A proposta, relatada pela deputada Celina Leão (PP-DF), foi apoiada por partidos do Centrão e pelo presidente da Casa, Arthur Lira (PP-AL). Partidos de oposição tentaram obstruir a votação, que começou anteontem, mas a maioria endossou o texto. Na votação do texto principal, foram 317 votos a favor e 120 contrários.

Pfizer e AstraZeneca já descartaram a venda para a iniciativa privada no Brasil.

Para Paulo Almeida, advogado e diretor do Instituto Questão de Ciência, outras farmacêuticas devem ter a mesma posição, pois, além de não terem entregue todas as doses contratadas pelos países, a preferência é por vendas em larga escala.

— As fabricantes não estão negociando com quem não é governo. Seria um erro estratégico de marketing grande ceder a pressões de um governo que pode acabar em dois anos ou de um empresariado que não está preocupado com a saúde coletiva —diz ele.

O Instituto não era contrário à aquisição de doses pela iniciativa privada quando havia o compromisso em impulsionar, também, o SUS. Agora, os empresários são dispensados de repassar doses caso as vacinas sejam integralmente utilizadas em seus funcionários.

Pelo projeto, a compra feita pela iniciativa privada com os laboratórios que já tenham contratos com o governo só poderá ser fechada “após a entrega já pactuada” com o SUS, mas a tentativa de dizer que não vai “atrapalhar” não funcionou para Almeida:

— O governo federal é que deveria comprar eventuais doses excedentes, não ceder isso para a iniciativa privada.

VACINAS SEM APROVAÇÃO

O projeto de lei também prevê a compra de imunizantes que ainda não foram aprovados pela Agência Nacional de Vigilância Sanitária (Anvisa). A aquisição poderá ser autorizada se o imunizante tiver sido aprovado por “qualquer autoridade sanitária estrangeira reconhecida e certificada pela Organização Mundial da Saúde”. Esse ponto é criticado pelo epidemiologista Sérgio Nishioka, consultor da Fiocruz e da OMS:

—Esta lei dribla o mecanismo de controle, e é muito arriscado. Se o produto for de qualidade inferior, a vacina pode não funcionar. É preciso entender que as agências reguladoras têm critérios.

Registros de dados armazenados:
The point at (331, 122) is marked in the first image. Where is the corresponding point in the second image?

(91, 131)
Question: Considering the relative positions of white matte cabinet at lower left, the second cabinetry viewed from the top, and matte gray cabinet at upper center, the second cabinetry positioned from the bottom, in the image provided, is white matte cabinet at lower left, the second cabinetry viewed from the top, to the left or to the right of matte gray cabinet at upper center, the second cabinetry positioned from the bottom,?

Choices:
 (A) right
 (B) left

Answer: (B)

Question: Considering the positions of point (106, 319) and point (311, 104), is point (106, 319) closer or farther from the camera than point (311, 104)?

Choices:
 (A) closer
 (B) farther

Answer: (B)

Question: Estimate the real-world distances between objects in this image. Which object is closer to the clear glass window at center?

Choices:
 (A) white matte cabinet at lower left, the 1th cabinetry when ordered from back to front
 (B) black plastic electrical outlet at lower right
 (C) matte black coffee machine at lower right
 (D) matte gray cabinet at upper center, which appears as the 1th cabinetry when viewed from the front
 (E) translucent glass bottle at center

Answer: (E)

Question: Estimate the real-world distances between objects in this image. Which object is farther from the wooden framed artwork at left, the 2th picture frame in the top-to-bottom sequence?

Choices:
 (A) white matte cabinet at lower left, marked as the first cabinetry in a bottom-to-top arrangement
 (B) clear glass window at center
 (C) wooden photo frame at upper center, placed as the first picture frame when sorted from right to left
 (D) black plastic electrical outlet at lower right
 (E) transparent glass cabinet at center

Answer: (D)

O que fazer:
1 - No texto sobre a compra de vacinas pela iniciativa privada, quantos votos a favor o texto principal recebeu?
2 - Resuma em duas frases o texto sobre a compra de vacinas pela iniciativa privada.
3 - Dê continuidade ao texto sobre a compra de vacinas pela iniciativa privada a partir do ponto em que ele termina.
Nenhuma destas tarefas usa as linhas.

Respostas por item:
1 - 317 votos.

2 - A proposta relatada pela deputada Celina Leão, que trata da compra de vacinas pela iniciativa privada, teve o texto principal aprovado por 317 votos a 120, apesar da tentativa de obstrução da oposição. Pfizer e AstraZeneca já descartaram vender ao setor privado no Brasil, e o projeto, que também prevê a compra de imunizantes ainda não aprovados pela Anvisa, é criticado por Paulo Almeida e Sérgio Nishioka.

3 -
O epidemiologista ainda levanta dificuldades práticas, caso o texto seja aprovado: como importar, conservar, distribuir e registrar as vacinas?

— O produto pode exigir condições de conservação que não necessariamente são simples para quem não faz isso sempre —diz.

Um documento do Departamento de Medicina Preventiva da Faculdade de Medicina da USP e do Instituto de Estudos em Saúde Coletiva da UFRJ fala em “retrocesso” no projeto de lei ao “oficializar a dupla fila, perpetuando desigualdades”. E afirma que “não há nenhuma experiência internacional em curso bem sucedida” na compra privada de vacinas.

Mesmo nos EUA, onde a vacinação ocorre no setor privado, ela é ofertada de forma gratuita pelo governo. Na Indonésia e nas Filipinas, a administração privada de vacinas tem a oposição da população. No México, a falta de fornecedores inviabilizou a compra privada autorizada desde janeiro.

—O Brasil já é pária internacional na resposta a casos e mortes pelo vírus, e vamos nos notabilizar negativamente pela vacinação —diz Lígia Bahia, sanitarista e pesquisadora da UFRJ, acrescentando que já há articulação de entidades para contestar o texto na Justiça.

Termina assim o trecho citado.